Text segment:

______

Another respondent similarly asserted that cross-sectional as horizontal impacts are relevant only for assessing projects with vertical goals, such as profit-motivated projects. The respondent is supposing that the impacts of horizontal projects are somehow neutral about one another. This conjecture is not founded on solid ground, as it is well known that different public interests can work against one another. For instance, the construction of a new student campus can have a greater or smaller ecological footprint (an example originates from my evaluation study on EU cohesion policy in Croatia).
In both examples, numerous n.r. scores reveal a divergence between lower and higher project levels about which impacts are relevant. This finding called for a consistency check to determine whether the narrow projects appropriately employed the intervention logic of the broader project.

______

Study material:
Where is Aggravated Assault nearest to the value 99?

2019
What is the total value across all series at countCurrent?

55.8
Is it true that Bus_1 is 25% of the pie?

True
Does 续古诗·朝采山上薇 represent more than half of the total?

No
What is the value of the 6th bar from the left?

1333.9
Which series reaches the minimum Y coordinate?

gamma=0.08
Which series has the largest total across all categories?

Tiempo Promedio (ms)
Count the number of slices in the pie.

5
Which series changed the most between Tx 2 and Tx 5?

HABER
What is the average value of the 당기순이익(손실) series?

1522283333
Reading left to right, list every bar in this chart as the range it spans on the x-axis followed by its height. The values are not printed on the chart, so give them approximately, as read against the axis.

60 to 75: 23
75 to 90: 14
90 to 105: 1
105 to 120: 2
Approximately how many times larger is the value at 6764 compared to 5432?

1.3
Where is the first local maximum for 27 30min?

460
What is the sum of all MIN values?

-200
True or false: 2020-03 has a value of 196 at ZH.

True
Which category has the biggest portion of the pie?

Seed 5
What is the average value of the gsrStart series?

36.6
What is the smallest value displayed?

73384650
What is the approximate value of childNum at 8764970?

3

______

Your tasks:
a. In the text on project impacts, why does the author say the respondent's supposition about horizontal projects is not well founded? Answer in one to three sentences.
b. According to the text on project impacts, what study does the student campus example come from?
c. Reproduce the text on project impacts from "Another respondent similarly" to "the broader project.".
Answer using only the text on project impacts.

Outputs for the tasks:
a. The respondent assumes that the impacts of horizontal projects are neutral toward one another, but different public interests are well known to work against one another. For example, building a new student campus can have a larger or smaller ecological footprint.

b. It comes from the author's evaluation study on EU cohesion policy in Croatia.

c.
Another respondent similarly asserted that cross-sectional as horizontal impacts are relevant only for assessing projects with vertical goals, such as profit-motivated projects. The respondent is supposing that the impacts of horizontal projects are somehow neutral about one another. This conjecture is not founded on solid ground, as it is well known that different public interests can work against one another. For instance, the construction of a new student campus can have a greater or smaller ecological footprint (an example originates from my evaluation study on EU cohesion policy in Croatia).
In both examples, numerous n.r. scores reveal a divergence between lower and higher project levels about which impacts are relevant. This finding called for a consistency check to determine whether the narrow projects appropriately employed the intervention logic of the broader project.